Ganador del primer premio de relato en el XXXVIII Certamen Literario "Manuel José Quintana", UP Cabeza del Buey.
—¿Me
lo puede firmar en la página veinticuatro? Es mi número favorito, ¿sabe? De
siempre.
Otra
firma personalizada más. He perdido la cuenta de las que llevo ya. Antes de que
la próxima persona se plante ante mí, estiro un poco el cuello e intento ver
hasta dónde llega la cola, pero mi visión se ve interrumpida por la columna que
separa la sección de literatura de la de menaje del hogar. Por lo que parece,
la fila de gente se extiende más allá todavía. Me pregunto cuántas peticiones más
me esperan hoy. Hace un rato un hombre me pedía, nervioso, casi entre
balbuceos, que le firmara en la página que yo eligiese. Imagino que estas son
las cosas que te pasan cuando tienes que firmar un libro que está completamente
en blanco.
El
mismo blanco que me inundaba sin descanso, día y noche, hace tan solo unos
meses. El pequeño pueblo costero, olvidado en un extremo de la isla, era blanco
desde la primera piedra hasta la última. El pueblo en la isla en el que había
decidido escribir mi segunda novela.
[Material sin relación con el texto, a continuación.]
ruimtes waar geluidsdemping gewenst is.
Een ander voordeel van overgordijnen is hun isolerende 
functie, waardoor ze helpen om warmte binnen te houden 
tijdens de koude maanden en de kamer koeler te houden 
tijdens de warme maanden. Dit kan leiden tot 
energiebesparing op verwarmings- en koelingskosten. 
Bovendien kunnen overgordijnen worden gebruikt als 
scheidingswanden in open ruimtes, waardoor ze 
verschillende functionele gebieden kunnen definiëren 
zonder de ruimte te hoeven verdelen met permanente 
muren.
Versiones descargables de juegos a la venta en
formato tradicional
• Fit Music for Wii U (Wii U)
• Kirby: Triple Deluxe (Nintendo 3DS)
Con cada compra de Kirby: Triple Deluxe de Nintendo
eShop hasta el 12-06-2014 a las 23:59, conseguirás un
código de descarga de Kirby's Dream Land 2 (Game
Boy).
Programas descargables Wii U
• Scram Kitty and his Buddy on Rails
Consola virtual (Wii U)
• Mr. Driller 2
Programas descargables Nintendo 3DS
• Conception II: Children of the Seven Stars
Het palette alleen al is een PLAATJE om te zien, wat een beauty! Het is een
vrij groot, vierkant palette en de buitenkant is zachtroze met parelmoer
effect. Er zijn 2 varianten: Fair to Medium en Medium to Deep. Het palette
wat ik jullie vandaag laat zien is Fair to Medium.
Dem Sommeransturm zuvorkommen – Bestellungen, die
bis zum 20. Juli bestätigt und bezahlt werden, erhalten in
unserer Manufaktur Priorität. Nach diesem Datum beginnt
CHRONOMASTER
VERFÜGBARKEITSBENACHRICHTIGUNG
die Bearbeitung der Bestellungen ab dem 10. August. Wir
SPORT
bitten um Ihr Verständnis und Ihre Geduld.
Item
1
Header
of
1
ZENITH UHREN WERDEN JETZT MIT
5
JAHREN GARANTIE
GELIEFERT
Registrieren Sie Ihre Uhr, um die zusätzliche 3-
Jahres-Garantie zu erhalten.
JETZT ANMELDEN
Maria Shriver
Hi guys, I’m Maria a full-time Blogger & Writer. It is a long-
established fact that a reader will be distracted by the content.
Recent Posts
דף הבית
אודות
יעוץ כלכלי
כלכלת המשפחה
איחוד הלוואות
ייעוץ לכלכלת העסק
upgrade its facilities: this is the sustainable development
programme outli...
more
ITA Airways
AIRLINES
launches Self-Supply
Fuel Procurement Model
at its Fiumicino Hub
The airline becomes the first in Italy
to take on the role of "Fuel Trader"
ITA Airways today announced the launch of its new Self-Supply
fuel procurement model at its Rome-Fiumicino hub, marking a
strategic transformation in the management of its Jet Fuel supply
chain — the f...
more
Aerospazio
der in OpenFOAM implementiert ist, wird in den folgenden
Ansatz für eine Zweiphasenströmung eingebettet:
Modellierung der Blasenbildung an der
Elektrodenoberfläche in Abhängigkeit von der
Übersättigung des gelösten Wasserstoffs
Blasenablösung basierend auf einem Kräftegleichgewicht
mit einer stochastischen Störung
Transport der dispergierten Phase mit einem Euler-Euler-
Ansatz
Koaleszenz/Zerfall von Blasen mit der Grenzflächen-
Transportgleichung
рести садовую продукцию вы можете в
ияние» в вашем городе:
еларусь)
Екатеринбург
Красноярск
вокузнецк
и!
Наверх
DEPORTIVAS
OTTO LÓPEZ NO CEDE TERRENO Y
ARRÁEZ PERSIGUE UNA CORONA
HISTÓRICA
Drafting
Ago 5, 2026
Durante el día, los grupúsculos de casas
bajas, todas ellas blancas, se amontonaban a mi alrededor sin dejar casi
espacio entre sí. Y, por las noches, el blanco del papel aumentaba de tamaño delante
de mí hasta acabar por ocupar todo el espacio de la mesa.
El
éxito de mi primera novela había pillado a todos por sorpresa. Pero, sobre
todo, a mí. Escrito sin expectativas, en ratos libres y sin apenas revisión,
‘Artimañas para tolerar el pánico’ recibió unánimes alabanzas de crítica y
público, y terminó por entrar en la lista de los diez libros más vendidos de la
temporada. Pero los tres años de silencio que siguieron empezaron a impacientar
a un editor dispuesto a aprovechar el filón de una estrella emergente. Mientras
tanto, yo había comenzado hasta cinco borradores de lo que debía ser mi nuevo
libro, y todos ellos habían encontrado en la papelera su destino final. Y
cansada de mi incapacidad, bloqueada por mi bloqueo, hice la maleta y alquilé
esa pequeña casa a miles de kilómetros de la mía, convencida de que un nuevo
entorno habría de hacer brotar las palabras que se resistían a salir de mí.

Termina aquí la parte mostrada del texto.